** Dataset records follows **

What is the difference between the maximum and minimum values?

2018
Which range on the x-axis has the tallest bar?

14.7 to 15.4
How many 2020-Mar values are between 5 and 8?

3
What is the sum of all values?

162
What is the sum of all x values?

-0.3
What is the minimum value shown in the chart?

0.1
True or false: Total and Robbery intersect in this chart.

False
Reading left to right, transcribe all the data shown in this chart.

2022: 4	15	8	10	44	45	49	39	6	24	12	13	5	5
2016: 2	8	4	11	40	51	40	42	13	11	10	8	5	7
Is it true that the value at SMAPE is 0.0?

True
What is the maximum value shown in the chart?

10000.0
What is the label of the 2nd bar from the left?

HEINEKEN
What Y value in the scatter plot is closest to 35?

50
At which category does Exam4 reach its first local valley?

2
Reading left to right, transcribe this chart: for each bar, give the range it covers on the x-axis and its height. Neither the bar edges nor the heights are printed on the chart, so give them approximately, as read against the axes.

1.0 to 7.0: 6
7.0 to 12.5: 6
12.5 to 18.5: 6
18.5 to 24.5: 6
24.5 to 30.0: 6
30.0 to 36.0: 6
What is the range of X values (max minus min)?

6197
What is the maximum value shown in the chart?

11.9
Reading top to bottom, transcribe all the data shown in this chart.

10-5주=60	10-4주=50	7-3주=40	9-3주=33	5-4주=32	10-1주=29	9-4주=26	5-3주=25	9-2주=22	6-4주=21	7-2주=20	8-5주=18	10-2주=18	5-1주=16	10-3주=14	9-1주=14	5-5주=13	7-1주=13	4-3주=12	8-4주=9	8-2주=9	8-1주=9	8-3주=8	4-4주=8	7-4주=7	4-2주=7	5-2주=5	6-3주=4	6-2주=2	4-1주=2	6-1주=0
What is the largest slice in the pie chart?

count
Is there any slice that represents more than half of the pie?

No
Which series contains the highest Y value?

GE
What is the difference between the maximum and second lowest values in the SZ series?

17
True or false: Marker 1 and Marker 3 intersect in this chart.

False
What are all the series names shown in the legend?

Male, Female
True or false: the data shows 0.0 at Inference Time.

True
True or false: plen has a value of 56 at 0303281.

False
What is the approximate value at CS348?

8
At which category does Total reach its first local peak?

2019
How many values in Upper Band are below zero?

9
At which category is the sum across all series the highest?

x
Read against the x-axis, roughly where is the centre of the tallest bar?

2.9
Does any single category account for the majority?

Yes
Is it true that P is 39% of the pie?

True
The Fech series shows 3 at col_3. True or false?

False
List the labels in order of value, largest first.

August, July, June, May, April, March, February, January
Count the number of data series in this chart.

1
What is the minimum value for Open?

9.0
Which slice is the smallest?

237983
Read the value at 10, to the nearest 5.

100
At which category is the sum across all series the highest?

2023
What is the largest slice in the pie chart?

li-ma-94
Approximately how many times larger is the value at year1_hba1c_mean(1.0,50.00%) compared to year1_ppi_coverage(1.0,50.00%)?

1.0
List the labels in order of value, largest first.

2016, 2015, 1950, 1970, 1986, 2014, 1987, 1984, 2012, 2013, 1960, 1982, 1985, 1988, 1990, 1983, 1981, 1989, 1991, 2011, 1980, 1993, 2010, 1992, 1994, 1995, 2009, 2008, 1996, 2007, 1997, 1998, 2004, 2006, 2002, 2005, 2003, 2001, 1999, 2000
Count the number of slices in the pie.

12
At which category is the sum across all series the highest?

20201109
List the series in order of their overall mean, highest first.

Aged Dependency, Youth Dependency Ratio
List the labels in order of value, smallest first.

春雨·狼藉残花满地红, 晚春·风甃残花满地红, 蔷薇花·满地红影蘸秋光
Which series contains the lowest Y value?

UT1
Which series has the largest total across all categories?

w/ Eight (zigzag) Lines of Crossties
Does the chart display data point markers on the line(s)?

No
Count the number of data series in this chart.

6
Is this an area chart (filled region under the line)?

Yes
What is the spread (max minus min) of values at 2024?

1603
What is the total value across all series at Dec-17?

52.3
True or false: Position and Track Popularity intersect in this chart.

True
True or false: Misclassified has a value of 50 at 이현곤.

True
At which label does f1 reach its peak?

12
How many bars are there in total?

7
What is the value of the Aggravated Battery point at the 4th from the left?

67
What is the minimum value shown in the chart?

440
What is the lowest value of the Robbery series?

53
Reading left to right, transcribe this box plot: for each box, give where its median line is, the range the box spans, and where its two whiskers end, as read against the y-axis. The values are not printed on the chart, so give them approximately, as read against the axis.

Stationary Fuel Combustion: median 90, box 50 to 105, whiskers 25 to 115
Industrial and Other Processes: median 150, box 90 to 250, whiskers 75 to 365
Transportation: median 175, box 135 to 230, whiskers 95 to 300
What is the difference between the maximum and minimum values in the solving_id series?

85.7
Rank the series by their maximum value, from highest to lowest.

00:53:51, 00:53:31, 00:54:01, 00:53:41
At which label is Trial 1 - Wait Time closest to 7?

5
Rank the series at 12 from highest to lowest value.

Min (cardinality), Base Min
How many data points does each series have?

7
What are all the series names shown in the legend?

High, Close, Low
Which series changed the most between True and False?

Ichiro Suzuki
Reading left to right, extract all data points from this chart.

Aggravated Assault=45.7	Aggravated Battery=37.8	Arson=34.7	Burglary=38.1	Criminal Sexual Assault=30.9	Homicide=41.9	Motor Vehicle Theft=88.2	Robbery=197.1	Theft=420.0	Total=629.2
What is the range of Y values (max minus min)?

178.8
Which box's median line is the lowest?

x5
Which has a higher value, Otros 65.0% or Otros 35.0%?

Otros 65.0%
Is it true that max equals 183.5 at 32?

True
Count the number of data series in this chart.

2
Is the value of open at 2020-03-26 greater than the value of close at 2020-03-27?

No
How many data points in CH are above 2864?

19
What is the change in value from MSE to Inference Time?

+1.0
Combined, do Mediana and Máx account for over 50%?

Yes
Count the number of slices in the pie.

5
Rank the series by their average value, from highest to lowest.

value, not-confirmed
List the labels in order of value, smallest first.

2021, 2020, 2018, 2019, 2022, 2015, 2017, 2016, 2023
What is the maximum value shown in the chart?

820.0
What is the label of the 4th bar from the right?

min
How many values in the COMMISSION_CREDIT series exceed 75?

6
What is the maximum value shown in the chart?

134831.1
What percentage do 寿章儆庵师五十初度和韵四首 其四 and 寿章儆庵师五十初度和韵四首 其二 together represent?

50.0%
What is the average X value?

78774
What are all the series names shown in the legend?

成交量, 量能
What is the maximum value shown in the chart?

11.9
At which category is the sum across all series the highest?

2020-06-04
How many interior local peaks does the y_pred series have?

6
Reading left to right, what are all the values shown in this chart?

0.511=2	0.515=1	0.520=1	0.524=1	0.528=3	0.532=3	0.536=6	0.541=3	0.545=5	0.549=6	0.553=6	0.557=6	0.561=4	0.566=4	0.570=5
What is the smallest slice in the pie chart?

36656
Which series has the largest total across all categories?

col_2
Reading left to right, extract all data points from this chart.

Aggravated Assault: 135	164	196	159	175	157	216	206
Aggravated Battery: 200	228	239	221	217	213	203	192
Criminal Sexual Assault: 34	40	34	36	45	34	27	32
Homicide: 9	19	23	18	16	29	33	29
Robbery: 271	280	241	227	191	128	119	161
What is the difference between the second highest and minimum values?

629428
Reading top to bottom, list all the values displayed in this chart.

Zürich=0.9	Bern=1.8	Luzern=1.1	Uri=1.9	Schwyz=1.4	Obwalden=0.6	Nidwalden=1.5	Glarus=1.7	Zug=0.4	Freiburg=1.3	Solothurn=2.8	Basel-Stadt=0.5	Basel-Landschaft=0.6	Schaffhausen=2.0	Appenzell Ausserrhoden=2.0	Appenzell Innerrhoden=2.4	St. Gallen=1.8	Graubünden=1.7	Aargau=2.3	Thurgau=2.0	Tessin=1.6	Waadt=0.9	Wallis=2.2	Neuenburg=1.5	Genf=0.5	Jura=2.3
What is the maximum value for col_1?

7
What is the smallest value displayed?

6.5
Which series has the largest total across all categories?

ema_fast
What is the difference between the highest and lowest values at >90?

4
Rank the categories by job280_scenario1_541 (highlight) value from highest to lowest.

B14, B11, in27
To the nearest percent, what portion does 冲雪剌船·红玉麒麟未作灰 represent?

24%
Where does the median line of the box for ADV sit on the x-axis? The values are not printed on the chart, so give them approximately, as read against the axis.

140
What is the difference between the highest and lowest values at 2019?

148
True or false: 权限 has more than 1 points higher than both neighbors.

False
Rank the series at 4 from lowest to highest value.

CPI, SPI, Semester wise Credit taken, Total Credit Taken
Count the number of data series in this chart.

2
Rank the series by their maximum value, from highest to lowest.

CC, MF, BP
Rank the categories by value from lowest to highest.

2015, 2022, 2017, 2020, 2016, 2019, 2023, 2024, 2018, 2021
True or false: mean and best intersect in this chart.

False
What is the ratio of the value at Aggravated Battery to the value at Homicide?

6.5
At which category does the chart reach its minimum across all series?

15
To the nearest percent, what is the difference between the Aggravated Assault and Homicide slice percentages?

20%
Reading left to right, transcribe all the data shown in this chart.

** End of Dataset records **

• [To-do item]: Copy out the items above again word for word, beginning at the very first line and ending after the line containing "What is the sum of all x values?".

• [Finished exercise]:
What is the difference between the maximum and minimum values?

2018
Which range on the x-axis has the tallest bar?

14.7 to 15.4
How many 2020-Mar values are between 5 and 8?

3
What is the sum of all values?

162
What is the sum of all x values?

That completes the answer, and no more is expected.